Too foreign for home

Too foreign for here

Never enough for both” —- by  Ijeoma Umebinyuo

 

I often get asked, as most people ask this question out of habit, where I am from. Sigh. Where indeed! Am I supposed to simply state my nationality? Or am I supposed to mention the place where I grew up right from infancy to adolescence and more? It’s difficult to explain, especially to people who have no sense of plural identities. As a child I avoided the question by letting my parents answer it for me, looking reservedly up to the seemingly scary faces of (often Desi) strangers.

Now however, because of some incomprehensible concept called adulthood, I must speak for myself—because apparently adulthood comprises of some more vague concepts called responsibility, and what my parents deem as “learning to survive”. So sometimes I keep things simple and tell my interrogators I am an Indian.

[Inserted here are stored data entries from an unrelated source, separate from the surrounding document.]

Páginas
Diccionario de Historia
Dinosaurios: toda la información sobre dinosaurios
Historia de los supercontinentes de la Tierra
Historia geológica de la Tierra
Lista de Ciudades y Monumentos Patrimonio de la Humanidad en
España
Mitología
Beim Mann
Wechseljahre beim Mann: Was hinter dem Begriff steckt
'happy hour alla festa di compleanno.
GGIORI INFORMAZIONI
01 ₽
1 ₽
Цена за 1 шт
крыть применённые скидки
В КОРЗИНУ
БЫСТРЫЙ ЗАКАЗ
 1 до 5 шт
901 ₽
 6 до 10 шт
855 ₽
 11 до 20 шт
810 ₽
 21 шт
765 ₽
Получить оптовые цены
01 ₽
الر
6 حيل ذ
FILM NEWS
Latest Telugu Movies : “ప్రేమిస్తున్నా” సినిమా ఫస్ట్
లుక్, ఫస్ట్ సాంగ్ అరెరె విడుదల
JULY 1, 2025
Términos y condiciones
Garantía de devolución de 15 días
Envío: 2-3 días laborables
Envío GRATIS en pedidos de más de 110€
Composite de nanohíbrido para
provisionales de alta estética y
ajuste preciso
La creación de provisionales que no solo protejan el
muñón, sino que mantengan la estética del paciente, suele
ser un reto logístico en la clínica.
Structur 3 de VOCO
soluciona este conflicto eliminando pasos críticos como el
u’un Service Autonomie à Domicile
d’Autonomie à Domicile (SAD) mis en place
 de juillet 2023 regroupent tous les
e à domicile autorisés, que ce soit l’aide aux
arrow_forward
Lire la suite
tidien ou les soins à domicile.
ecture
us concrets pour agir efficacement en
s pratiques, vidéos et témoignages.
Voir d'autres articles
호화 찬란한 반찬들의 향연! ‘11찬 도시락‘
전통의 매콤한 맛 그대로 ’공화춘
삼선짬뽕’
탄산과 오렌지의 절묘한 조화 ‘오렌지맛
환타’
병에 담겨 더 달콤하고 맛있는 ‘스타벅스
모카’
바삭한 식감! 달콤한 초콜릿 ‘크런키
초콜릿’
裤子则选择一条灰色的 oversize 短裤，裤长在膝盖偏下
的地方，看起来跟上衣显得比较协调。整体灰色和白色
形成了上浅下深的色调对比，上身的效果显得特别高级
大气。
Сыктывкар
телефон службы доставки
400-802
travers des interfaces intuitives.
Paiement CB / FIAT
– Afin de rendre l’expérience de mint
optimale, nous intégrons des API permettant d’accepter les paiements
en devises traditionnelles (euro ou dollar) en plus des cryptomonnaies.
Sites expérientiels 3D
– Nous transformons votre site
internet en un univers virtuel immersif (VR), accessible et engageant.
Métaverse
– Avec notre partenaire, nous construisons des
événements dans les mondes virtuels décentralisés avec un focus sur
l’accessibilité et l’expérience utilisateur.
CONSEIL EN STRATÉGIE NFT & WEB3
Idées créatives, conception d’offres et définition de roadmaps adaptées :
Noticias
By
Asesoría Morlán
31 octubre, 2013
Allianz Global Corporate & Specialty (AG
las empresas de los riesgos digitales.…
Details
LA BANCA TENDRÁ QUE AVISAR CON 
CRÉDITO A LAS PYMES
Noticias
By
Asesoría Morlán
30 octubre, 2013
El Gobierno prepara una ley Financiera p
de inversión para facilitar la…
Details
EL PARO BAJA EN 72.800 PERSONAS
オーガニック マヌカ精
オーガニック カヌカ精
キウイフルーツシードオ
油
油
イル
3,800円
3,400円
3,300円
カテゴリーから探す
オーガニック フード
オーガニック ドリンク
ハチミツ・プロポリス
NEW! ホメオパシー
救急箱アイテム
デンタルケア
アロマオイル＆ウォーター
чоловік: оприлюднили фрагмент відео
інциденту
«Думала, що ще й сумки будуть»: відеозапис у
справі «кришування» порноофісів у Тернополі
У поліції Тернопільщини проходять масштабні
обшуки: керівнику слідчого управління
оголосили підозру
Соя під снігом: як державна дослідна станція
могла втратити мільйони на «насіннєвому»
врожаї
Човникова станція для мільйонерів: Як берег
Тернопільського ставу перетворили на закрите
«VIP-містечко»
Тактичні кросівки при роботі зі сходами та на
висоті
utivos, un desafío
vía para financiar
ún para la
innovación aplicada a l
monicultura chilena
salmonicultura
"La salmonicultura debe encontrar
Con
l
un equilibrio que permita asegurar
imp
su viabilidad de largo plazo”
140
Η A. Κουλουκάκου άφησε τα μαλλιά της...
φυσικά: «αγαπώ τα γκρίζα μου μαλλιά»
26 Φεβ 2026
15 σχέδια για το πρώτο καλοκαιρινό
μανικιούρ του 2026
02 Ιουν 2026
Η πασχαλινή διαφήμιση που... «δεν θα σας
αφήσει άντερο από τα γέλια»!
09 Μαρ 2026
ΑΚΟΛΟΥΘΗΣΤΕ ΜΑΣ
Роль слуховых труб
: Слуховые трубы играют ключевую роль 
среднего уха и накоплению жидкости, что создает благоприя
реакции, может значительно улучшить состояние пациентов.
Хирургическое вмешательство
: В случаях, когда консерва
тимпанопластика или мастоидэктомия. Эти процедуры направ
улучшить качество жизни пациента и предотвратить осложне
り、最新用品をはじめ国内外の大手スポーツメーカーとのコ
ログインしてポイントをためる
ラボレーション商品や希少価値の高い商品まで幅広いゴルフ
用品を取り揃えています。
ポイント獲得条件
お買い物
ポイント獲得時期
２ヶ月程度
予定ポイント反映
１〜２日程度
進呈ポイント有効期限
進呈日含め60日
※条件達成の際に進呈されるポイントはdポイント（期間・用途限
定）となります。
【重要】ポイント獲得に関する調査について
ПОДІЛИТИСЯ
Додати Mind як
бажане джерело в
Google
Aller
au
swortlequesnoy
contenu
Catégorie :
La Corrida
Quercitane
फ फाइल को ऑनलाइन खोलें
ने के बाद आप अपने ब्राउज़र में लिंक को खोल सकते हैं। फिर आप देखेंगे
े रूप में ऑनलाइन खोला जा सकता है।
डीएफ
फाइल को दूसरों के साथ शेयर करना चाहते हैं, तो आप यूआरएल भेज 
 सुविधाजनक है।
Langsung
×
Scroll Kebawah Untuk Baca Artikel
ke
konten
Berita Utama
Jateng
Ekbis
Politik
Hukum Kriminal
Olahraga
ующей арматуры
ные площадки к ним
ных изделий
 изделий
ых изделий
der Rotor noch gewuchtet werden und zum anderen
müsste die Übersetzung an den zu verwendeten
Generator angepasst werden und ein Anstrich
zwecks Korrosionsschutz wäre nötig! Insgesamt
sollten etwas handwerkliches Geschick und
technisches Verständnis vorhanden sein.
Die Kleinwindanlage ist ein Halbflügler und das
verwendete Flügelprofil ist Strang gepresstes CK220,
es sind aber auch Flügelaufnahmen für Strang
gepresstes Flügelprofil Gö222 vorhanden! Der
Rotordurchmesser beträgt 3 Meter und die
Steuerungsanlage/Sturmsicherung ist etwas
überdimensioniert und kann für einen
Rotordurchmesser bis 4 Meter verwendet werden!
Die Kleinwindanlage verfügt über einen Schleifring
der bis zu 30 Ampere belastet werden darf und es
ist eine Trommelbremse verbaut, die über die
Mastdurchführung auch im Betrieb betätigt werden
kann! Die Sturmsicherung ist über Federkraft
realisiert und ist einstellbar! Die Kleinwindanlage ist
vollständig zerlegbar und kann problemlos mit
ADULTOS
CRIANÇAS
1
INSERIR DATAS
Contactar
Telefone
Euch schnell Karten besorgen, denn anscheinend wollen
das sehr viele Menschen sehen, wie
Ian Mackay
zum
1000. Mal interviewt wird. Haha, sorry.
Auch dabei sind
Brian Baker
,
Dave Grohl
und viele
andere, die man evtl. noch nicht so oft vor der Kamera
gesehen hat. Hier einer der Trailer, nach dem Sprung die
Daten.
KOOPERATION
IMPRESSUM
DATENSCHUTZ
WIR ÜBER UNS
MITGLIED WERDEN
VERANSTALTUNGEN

Sometimes I risk sounding a stuck up, snobby Dubai girl and explain the entire ordeal.

It doesn’t stop there though. There are more questions, designed to put me in a fix, for the sole entertainment of the questioners. “Which one do you like better? Dubai, or India?” Unable to offend, I used to simply say India. No justification, no explanation. Just a word, “India.” But now I’m more open in what I feel and think and more likely to explain myself better. Such is the life of third culture kids, always being asked difficult to answer questions—for no actual reason.

Stop. Rewind. Pause at “third culture kids.” Who, or what exactly are they? A quick look at Urban Dictionary tells me that a third culture kid (TCK) is “a person who’s personal “culture” is a fusion of two or more cultures to which s/he was exposed during childhood.” In other words, TCK=me. I love my salwar kameez, but I love my abayas that are so distinctly Arab in style. And now that we’re in the holy month of Ramadan (yes, I say Ramadan instead of Ramzan), I love my pakodas, mirchis, and haleem. I pick and choose from these cultures as I like—because I’m so close home to both of them I feel them to be at my disposal, that I have a right over them.

And oh, did I forget to mention that my passport is the soul of my identity? The funny thing about my Indian passport is that it was issued in the U.A.E, after I came to Dubai. It’s a long story dating back to 1996; I’ll save that for another time. But my passport(s) I keep close to me, as anyone living outside of their country would. And yet, there are instances that are so peculiar to the Arab states, that they are almost unmatched in other countries. Every time one has to make a new one or renew a document (driver’s license, ID card, tenancy contract, etc.) my father insists on carrying photocopies of the passport. Which is perfectly a reasonable thing, except that he wants me to carry copies of all the previous, and expired passports along with my current one. “We never know when they might ask for what” is my father’s logic. TCKs have the luxury of narrating such quirks, but Buzzfeed here does a nice job of summarizing our lives.

I have to say that balancing my mostly Indian, but also a very distinct Dubai culture has been somewhat of an identity crisis. Elsewhere, I would have received another nationality and have fit right in—but that is not the case here. The thought that one fine day I’ll have to suddenly pack up and leave the country (for various reasons) that has been my home for 20 years freaks me out to say the least. I will then, go back to my passport country, with fond memories of childhood and adolescence. Perhaps those of an adult too, if I’m considered one; or if I stay here long enough. And I fear that I may not fit in there either, because here I am. I’m too foreign for home, too foreign for here, and not enough for both.